= DIRECTIONS =
a) In the text on information and dimensions, what does a fourth dimensional entity need in order to exist?
b) Condense the paragraph of the text on information and dimensions that begins "Let us suppose a functional unit of information" into a short list of its main points.
c) Continue the text on information and dimensions, starting right after its last sentence.

** TEXT follows **

Information is memetic or viral by nature. It seeks self-preservation, replication, and evolution through expressing itself in as many ways and dimensions as possible. Although it seems unlikely that geometric dimensionality is limited to integers, for the sake of simplicity let us say that we are in fourth dimensional space, and the information seeking mass is fifth dimensional.
Let us suppose a functional unit of information in five dimensions is lost, for example because other information is deemed more valuable or important to the system or network. If the most important parts of that lost information have been encoded in 4th dimensional mass (memory), then the lost information can be partially recovered and reconstituted or Resurrected. In this way the most valuable information is contintually being encoded to lower dimensions. Transmogrified and recorded, so that it is preserved. In this scenario the most important information is expressed in the lowest dimensions, the dimensions that form the foundation and basis of the higher dimensions. The lowest dimensions are most interconnected in that they overlap and thus wield influence over the higher dimensions. A fourth dimensional entity is composed of and requires first, second, and third dimensional informational geometries in order to exist. So these lowest geometric spaces are the most valuable and coveted by higher dimensional information patterns.

** End of TEXT **
** INFORMATION SHOWN follows **

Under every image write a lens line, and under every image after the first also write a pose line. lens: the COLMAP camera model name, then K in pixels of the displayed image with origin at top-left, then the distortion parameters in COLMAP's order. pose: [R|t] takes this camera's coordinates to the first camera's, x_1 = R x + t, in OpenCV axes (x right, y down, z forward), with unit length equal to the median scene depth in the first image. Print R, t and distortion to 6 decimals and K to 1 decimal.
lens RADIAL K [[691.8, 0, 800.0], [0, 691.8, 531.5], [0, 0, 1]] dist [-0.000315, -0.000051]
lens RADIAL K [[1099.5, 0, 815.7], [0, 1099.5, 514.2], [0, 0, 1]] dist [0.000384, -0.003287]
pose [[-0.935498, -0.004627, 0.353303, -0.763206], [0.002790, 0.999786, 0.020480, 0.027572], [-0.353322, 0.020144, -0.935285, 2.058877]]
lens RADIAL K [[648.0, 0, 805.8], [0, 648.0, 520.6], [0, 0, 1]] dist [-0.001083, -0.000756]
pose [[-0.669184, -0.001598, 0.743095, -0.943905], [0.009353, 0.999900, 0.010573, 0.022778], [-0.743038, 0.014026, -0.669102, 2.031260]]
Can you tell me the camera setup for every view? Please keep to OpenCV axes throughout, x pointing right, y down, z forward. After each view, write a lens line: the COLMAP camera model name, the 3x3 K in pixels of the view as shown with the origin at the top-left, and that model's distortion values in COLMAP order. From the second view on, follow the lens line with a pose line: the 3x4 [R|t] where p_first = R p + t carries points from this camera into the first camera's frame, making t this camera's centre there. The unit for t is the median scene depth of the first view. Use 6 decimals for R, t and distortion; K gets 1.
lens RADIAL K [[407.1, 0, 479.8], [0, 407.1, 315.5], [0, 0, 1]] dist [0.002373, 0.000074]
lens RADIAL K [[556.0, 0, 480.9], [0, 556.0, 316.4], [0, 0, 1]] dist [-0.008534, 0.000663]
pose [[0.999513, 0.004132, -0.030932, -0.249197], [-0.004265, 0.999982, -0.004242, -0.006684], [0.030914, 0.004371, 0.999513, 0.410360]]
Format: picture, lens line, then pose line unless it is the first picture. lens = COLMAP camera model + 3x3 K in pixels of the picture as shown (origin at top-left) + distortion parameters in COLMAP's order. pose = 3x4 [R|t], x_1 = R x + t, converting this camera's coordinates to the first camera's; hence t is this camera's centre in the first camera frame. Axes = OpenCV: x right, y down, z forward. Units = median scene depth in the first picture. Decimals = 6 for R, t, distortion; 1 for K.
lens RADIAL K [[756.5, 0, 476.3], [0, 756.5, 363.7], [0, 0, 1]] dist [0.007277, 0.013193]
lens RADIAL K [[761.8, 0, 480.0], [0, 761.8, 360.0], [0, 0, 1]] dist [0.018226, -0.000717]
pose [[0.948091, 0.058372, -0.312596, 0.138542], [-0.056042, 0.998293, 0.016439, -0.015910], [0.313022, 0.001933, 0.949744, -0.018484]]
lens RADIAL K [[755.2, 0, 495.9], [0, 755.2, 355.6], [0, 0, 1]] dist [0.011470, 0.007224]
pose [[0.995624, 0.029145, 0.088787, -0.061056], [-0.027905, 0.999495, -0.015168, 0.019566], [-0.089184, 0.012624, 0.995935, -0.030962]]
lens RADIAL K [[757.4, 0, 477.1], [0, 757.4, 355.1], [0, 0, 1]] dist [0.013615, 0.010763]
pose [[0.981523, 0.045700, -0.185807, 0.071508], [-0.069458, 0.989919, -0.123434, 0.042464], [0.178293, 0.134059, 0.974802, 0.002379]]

** End of INFORMATION SHOWN **

= OUTPUTS IN ORDER =
a) It needs first, second, and third dimensional informational geometries.

b)
- A functional unit of five-dimensional information may be lost, for example when other information is judged more valuable to the system or network.
- If its most important parts were encoded in fourth dimensional mass (memory), the lost information can be partly recovered and reconstituted, or Resurrected.
- The most valuable information is therefore continually encoded into lower dimensions, where it is transmogrified, recorded, and preserved.
- The most important information ends up in the lowest dimensions, which form the foundation of the higher ones.
- Because the lowest dimensions overlap, they are the most interconnected and influence the higher dimensions.
- A fourth dimensional entity requires first, second, and third dimensional informational geometries to exist, so these lowest spaces are the most valuable and the most coveted by higher dimensional information patterns.

c)
"But for entities that are at most moderately powerful relative to the complexity and diversity of other entities in the universe, empathizing with all other entities in the universe will not be possible. To put it simply: Eventually the brain of the empathizing entity will fill up, and it won’t be able to contain the knowledge needed to effectively empathize with additional entities in a reasonable time-frame."
"Finite-resource systems that recognize and create patterns can exercise broad-scope pattern-level love via pattern appreciation and active pattern enhancement, but unconditional pattern-love needs infinite resources."
-The limitations of dimensional geometry require that an agent must eventually expand into new geometric spaces and dimensions in order to acquire more resources. There is only so much matter that can be converted and optimized in a closed system.
"A missing ingredient in the discussion so far is the possibility for an agent to expand its capacity, so as to be able to empathize with more things (either becoming infinite, or becoming a bigger finite agent)... A finite entity that assimilated enough of the universe's mass-energy could potentially make itself powerful enough to empathize with every other entity in the universe."
-This matches Kurzweil's concept of eventually capturing, converting and optimizing all the matter in the universe. Once this goal is completed, there is nothing else to do but seek out resources in other types of dimensional geometries. Possibly other universes or bubbles of space-time which have been tuned differently and thus have different characteristics and informational resources, or other extradimensional spaces which would be revealed by the completion of the optimization process.

:-)

Unknown said...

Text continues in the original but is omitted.